## [INSTRUCTIONS TO FOLLOW]
Copy every line of text in the data below word for word, and leave the pictures out.

┄┄┄┄┄┄┄┄┄┄┄┄┄┄┄┄┄┄┄┄

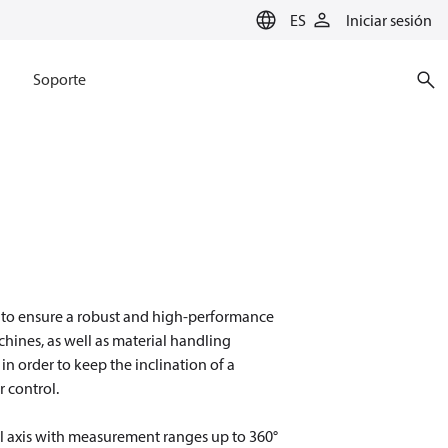
ES
Iniciar sesión
Soporte
 to ensure a robust and high-performance
chines, as well as material handling
in order to keep the inclination of a
r control.
l axis with measurement ranges up to 360°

┄┄┄┄┄┄┄┄┄┄┄┄┄┄┄┄┄┄┄┄

## [RESULT BELOW]
ES
Iniciar sesión
Soporte
 to ensure a robust and high-performance
chines, as well as material handling
in order to keep the inclination of a
r control.
l axis with measurement ranges up to 360°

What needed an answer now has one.